DATA RECORDS below:
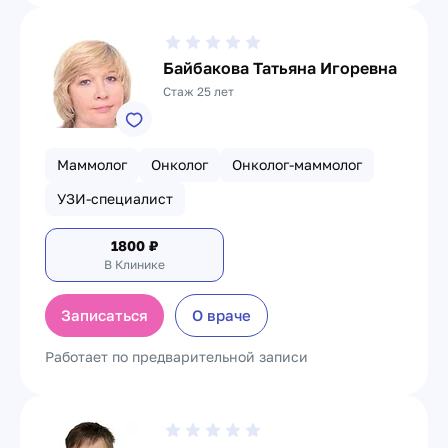
Байбакова Татьяна Игоревна
Стаж 25 лет
Маммолог
Онколог
Онколог-маммолог
УЗИ-специалист
1800
₽
В Клинике
Записаться
О враче
Работает по предварительной записи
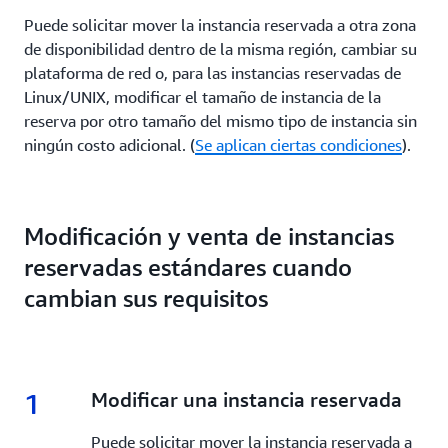
Puede solicitar mover la instancia reservada a otra zona
de disponibilidad dentro de la misma región, cambiar su
plataforma de red o, para las instancias reservadas de
Linux/UNIX, modificar el tamaño de instancia de la
reserva por otro tamaño del mismo tipo de instancia sin
ningún costo adicional. (
Se aplican ciertas condiciones
).
Modificación y venta de instancias
reservadas estándares cuando
cambian sus requisitos
1
1.
Modificar una instancia reservada
Puede solicitar mover la instancia reservada a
End of DATA RECORDS.
The records need to be restated word for word, minus any images.

## EXERCISE OUTPUT
Байбакова Татьяна Игоревна
Стаж 25 лет
Маммолог
Онколог
Онколог-маммолог
УЗИ-специалист
1800
₽
В Клинике
Записаться
О враче
Работает по предварительной записи
Puede solicitar mover la instancia reservada a otra zona
de disponibilidad dentro de la misma región, cambiar su
plataforma de red o, para las instancias reservadas de
Linux/UNIX, modificar el tamaño de instancia de la
reserva por otro tamaño del mismo tipo de instancia sin
ningún costo adicional. (
Se aplican ciertas condiciones
).
Modificación y venta de instancias
reservadas estándares cuando
cambian sus requisitos
1
1.
Modificar una instancia reservada
Puede solicitar mover la instancia reservada a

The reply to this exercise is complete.